My fucking iPhone.Now, I’d like to start by saying that I can see why many people have such contempt toward the iPhone… it’s expensive, seemingly pointless to some people, and iPhone owners such as myself are often portrayed as royal douchebags that like to flaunt around their pricey gadgetry like it’s an extension of their cock. In fact, often times when I take it out to check the time or see if I received any calls I’m either told to put away my iPenis or ToolPhone. But you know what? FUCK ‘EM. This thing is damn useful.

For one, I suck at remembering dates. I just can’t do it. The part of my brain used to store that kind of information was long ago filled with more valuable knowledge, such as the lyrics to the Teenage Mutant Ninja Turtles theme song or which Stephen King novels contain Dark Tower references. So once I purchased a device that let me carry around a list of all the shit I needed to do in the coming weeks right in my pocket, life became much easier. “Well, other phones have calendars as well,” some dicks may say… yeah, well those are a pain in my ass to update. Which leads me to my second point:

The keyboard. It’s incredibly intuitive and easy to use after only a few minutes of use. And best of all it’s a hell of a lot faster to use than a cell phone keypad, which just plain sucks. Using the number keys to type anything is a pain in the ass and takes far more time and effort than any text message warrants. I have visions of my sister fervently typing across the digits of her cell for five goddamn minutes to send a one sentence message. I mean, shit, this is the reason why people bitch about text messages and just say to call if you want to talk.
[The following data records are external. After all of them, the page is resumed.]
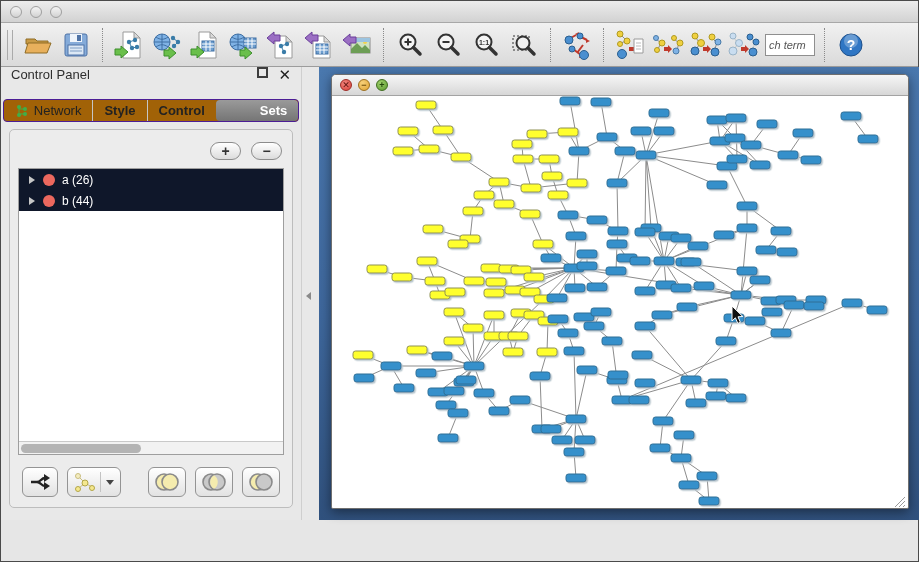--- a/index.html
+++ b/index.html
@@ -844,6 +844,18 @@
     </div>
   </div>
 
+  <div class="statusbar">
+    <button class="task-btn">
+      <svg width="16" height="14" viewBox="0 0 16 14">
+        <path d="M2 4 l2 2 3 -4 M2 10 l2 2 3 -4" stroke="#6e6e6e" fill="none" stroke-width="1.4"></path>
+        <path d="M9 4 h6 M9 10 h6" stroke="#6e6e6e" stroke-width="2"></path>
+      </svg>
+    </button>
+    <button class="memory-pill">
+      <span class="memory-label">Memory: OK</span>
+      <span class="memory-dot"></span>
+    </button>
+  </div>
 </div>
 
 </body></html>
And sure I could get a clunky Blackberry, but then I may be inclined to connect the thing to my work’s Exchange server. Yeah, I really want to see work e-mails on the weekend. No thanks. Plus those keyboards have such tiny buttons you practically have to shape your fingers in an electric pencil sharpener so you don’t end up mashing multiple letters at once. I feel like fat Homer Simpson using those things. “We’re sorry, your fingers are too fat. Please punch the fuck out of the front of the cell phone to receive a dialing stick.”